Charles Pierce Scores the Final Debate

Dispiriting stuff indeed:

A discussion of foreign policy that did not mention climate change. (Four debates and nary a mention. Somebody else is going to have to tell the polar bears.) A discussion of foreign policy that mentioned teacher’s unions exactly as many times — once — as it mentioned the Palestinians, and I am not making that statistic up. A discussion of foreign policy that did not mention hunger, or thirst, or epidemic disease, but spent better than ten minutes on The Fking Deficit. (Here Romney cited in defense of his position that noted political economist, Mahmoud Ahmadinejad.) A discussion of foreign policy that was all about threats, real and imagined, and wars, real or speculative, and weapons, and how many of them we should build in order to feel safe in this dangerous world. (Romney actually argued that we should go back to the “two-war” strategy that we followed throughout the Cold War. Against whom in god’s name does he think we’ll be fighting the second war?)

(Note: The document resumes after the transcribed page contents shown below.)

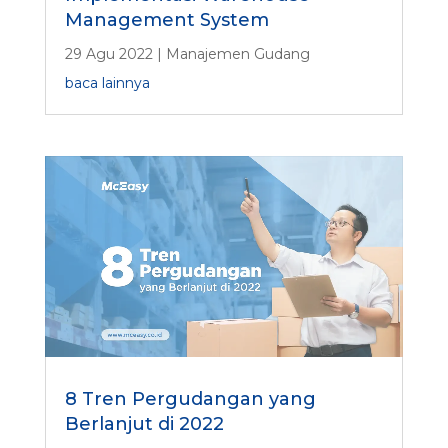
Management System
29 Agu 2022
|
Manajemen Gudang
baca lainnya
8 Tren Pergudangan yang
Berlanjut di 2022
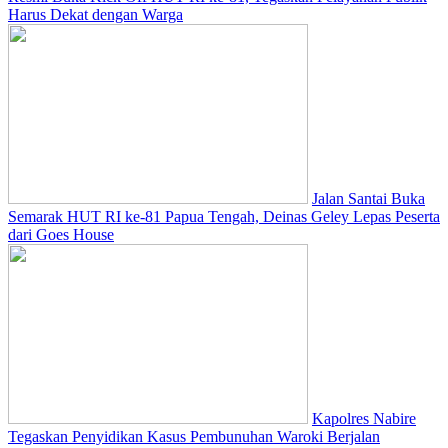
Harus Dekat dengan Warga
Jalan Santai Buka
Semarak HUT RI ke-81 Papua Tengah, Deinas Geley Lepas Peserta
dari Goes House
Kapolres Nabire
Tegaskan Penyidikan Kasus Pembunuhan Waroki Berjalan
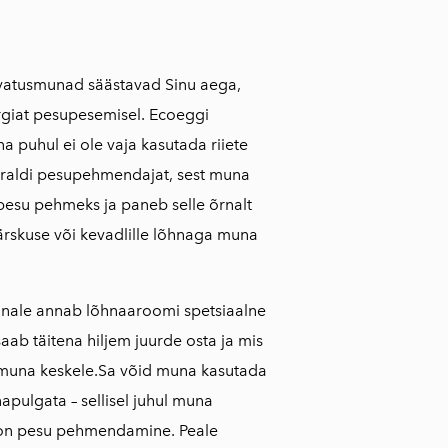
vatusmunad säästavad Sinu aega,
rgiat pesupesemisel. Ecoeggi
a puhul ei ole vaja kasutada riiete
raldi pesupehmendajat, sest muna
 pesu pehmeks ja paneb selle õrnalt
rskuse või kevadlille lõhnaga muna
nale annab lõhnaaroomi spetsiaalne
aab täitena hiljem juurde osta ja mis
muna keskele.Sa võid muna kasutada
apulgata – sellisel juhul muna
 on pesu pehmendamine. Peale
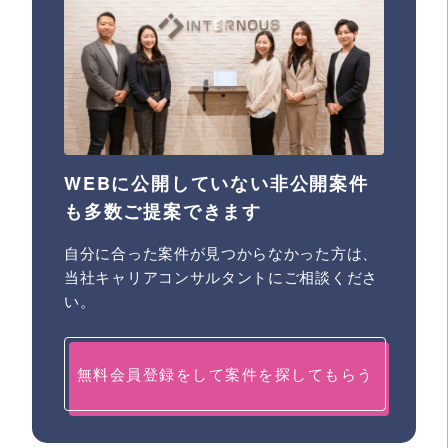
WEBに公開していない非公開案件
も多数ご提案できます
自分に合った案件が見つからなかった方は、
当社キャリアコンサルタントにご相談くださ
い。
無料会員登録をして案件を探してもらう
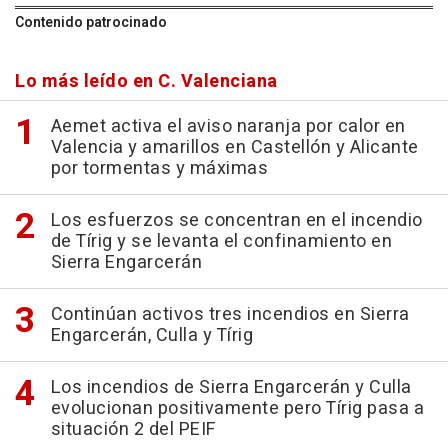
Contenido patrocinado
Lo más leído en C. Valenciana
Aemet activa el aviso naranja por calor en
Valencia y amarillos en Castellón y Alicante
por tormentas y máximas
Los esfuerzos se concentran en el incendio
de Tírig y se levanta el confinamiento en
Sierra Engarcerán
Continúan activos tres incendios en Sierra
Engarcerán, Culla y Tírig
Los incendios de Sierra Engarcerán y Culla
evolucionan positivamente pero Tírig pasa a
situación 2 del PEIF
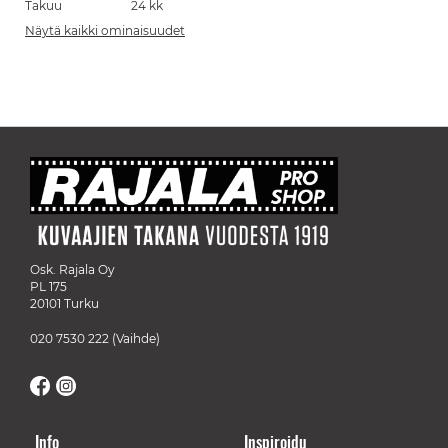
Takuu
24 kk
Näytä kaikki ominaisuudet
Osk. Rajala Oy
PL 175
20101 Turku
020 7530 222
(Vaihde)
Info
Inspiroidu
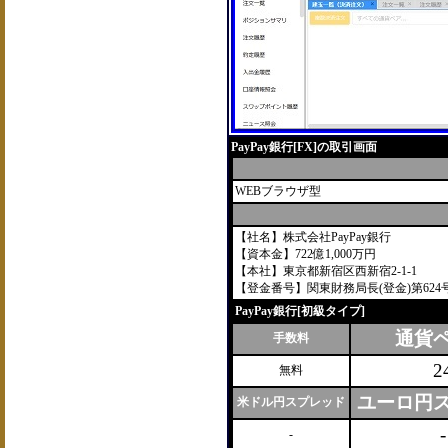
PayPay銀行[FX]の取引画面
WEBブラウザ型
【社名】株式会社PayPay銀行
【資本金】722億1,000万円
【本社】東京都新宿区西新宿2-1-1
【登金番号】関東財務局長(登金)第624
PayPay銀行[初級タイプ]
通貨
手数料
2
無料
ユーロ円
米ドル円スプレッド
-
-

There was no “we” in the final presidential debate this year. In no area have we as a self-governing nation so abandoned our obligations as we have on foreign policy. In no area are we so intellectually subservient to expertise, and to the Great Man Theory of how things should be run. In no area are we so clearly governed, rather than governing ourselves. The president, at least, occasionally seems to be aware not only that this is true, but also that it puts the whole experiment of self-government in mortal peril, just as the Founders knew it would when they lodged the war powers in the Congress, which has spent the last 225 years giving them back, in one way or another, to the Executive, which is presided over, always, by One Great Man. He at least seems self-aware enough to appear troubled by the power he nonetheless wields.

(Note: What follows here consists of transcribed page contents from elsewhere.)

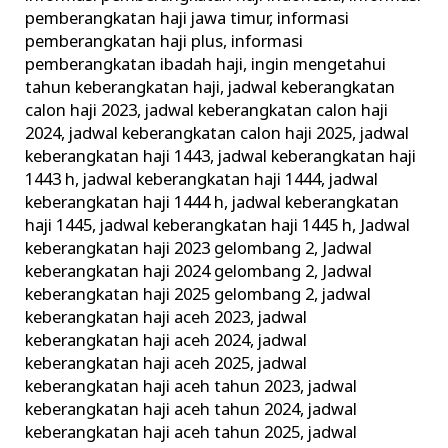
pemberangkatan haji jawa timur
,
informasi
pemberangkatan haji plus
,
informasi
pemberangkatan ibadah haji
,
ingin mengetahui
tahun keberangkatan haji
,
jadwal keberangkatan
calon haji 2023
,
jadwal keberangkatan calon haji
2024
,
jadwal keberangkatan calon haji 2025
,
jadwal
keberangkatan haji 1443
,
jadwal keberangkatan haji
1443 h
,
jadwal keberangkatan haji 1444
,
jadwal
keberangkatan haji 1444 h
,
jadwal keberangkatan
haji 1445
,
jadwal keberangkatan haji 1445 h
,
Jadwal
keberangkatan haji 2023 gelombang 2
,
Jadwal
keberangkatan haji 2024 gelombang 2
,
Jadwal
keberangkatan haji 2025 gelombang 2
,
jadwal
keberangkatan haji aceh 2023
,
jadwal
keberangkatan haji aceh 2024
,
jadwal
keberangkatan haji aceh 2025
,
jadwal
keberangkatan haji aceh tahun 2023
,
jadwal
keberangkatan haji aceh tahun 2024
,
jadwal
keberangkatan haji aceh tahun 2025
,
jadwal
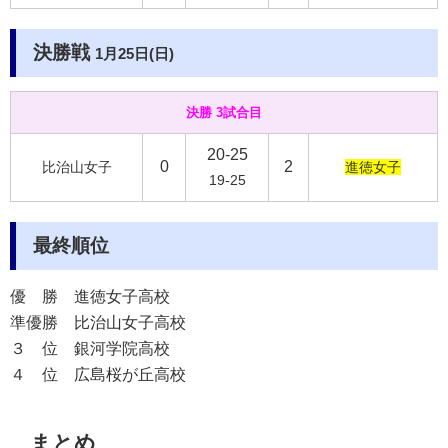
決勝戦
1月25日(日)
決勝 3試合目
20-25
0
2
比治山女子
進徳女子
19-25
最終順位
優 勝
進徳女子高校
準優勝
比治山女子高校
３ 位
銀河学院高校
４ 位
広島桜が丘高校
まとめ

There is no nation in its right mind that would put its foreign policy in the hands of the Willard Romney who showed up on stage here in Boca Raton on Monday night, particularly since he had so clearly abandoned everything else he believed on the subject for the purpose of fronting himself as a moderate in order to run out the clock over the next three weeks. He knew nothing and said less.

Experts agree Romney lost. Abbreviated Pundit Roundup: “Mitt the shapeshifter falls on Obama’s bayonet” as does the CBS poll.

Nobody knows, however, if anyone in the USA cares enough about foreign policy for it to matter.